Monday, January 21, 2008

Dr's Martin & Martyn

I'm working today but still remembering MLK day.

The life to which Christ calls us simply doesn't fit our frameworks for Republican or Democrat - it is definately something "other". When I catch a glimpse of this - as Sarah Vowell pointed to so well in Dr. King's teaching on radically loving our enemies - it resonates deep within me how this is the way things ought to be: radical love - radical generosity - even radical hope.
Conservatives who grab the Bible as justification for economic hyperindividualism should remember what Jesus said to the rich ("sell all that you have and give the money to the poor" and "where your treasure is there will your heart be also"). And Liberals who cling to the Bible's teaching of justice and mercy yet say "hands off" to issues of personal morality also seem to stumble over the text ("...if you lust after a woman you've already committed adultry in your heart").


The Bible is often used to beat people over the head or as a weapon to give folks advantage (religious leaders in Jesus' day were pros at this). But if we really read it (as I too seldom do) maybe we would start loving each other more than we love ourselves. Seems like that would fix a lot of the problems our politicians claim to have the Big Solutions for.

But this leads back to a question for me. Do I live like I believe this stuff? Do I enter into this radical way of living, or do I just become cynical and start spewing venom when I see someone else not living right. Presbyterians have the corner market on "being right" theologically (or thinking we've got it right) but do we live it?

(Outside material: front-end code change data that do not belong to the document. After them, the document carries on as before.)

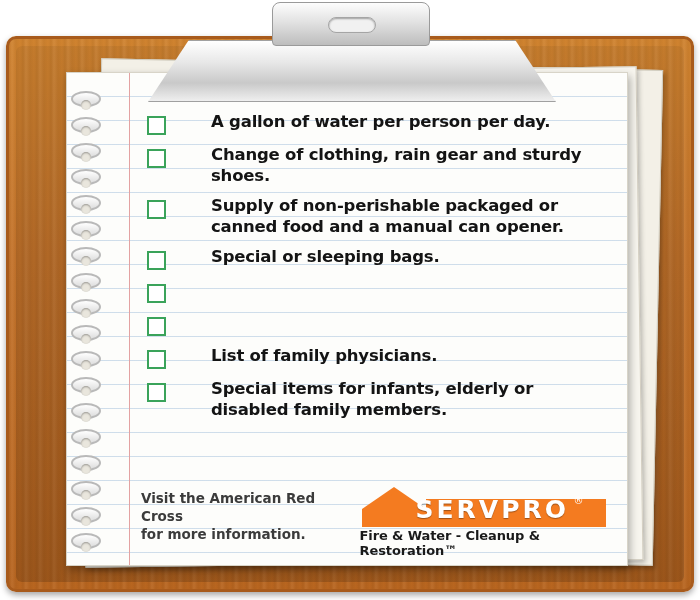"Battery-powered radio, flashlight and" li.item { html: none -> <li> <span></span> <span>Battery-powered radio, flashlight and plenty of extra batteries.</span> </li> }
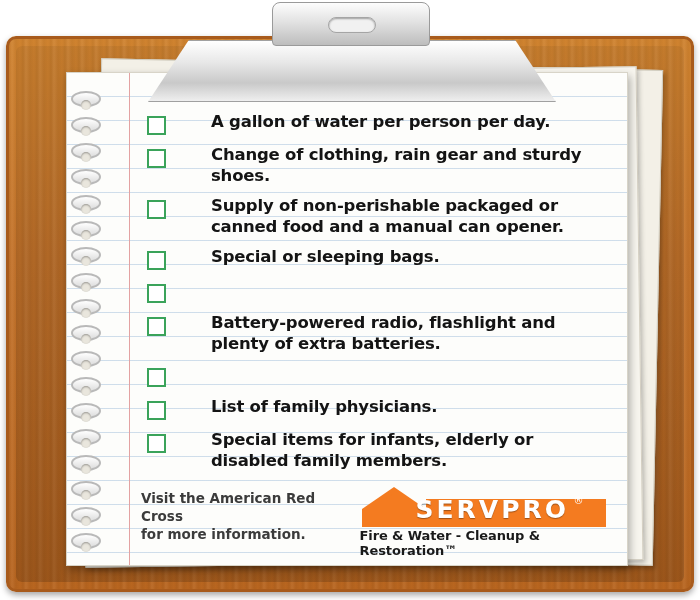"List of family physicians." li.item { html: <li> <span></span> <span>List of family physicians.</span> </li> -> none }
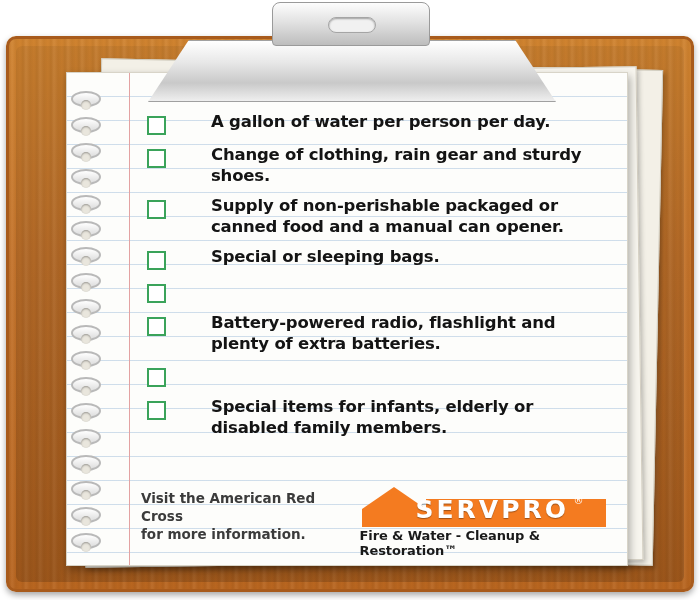"Fire & Water - Cleanup" .logo-tag { font-size: 13px -> 11px; text-align: left -> center }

I remember a black pastor coming to our church about 6 years ago and telling us proud, white presbyterians to get our noses out of our D. Martyn-Lloyd Jones books and get out in the world and start living the gospel we are "studying." Ironically Jones' teaching on the Sermon on the Mount had greatly changed my thinking, but do I live like it did?

What that pastor said to us that afternoon still nails me today... I haven't really changed very much.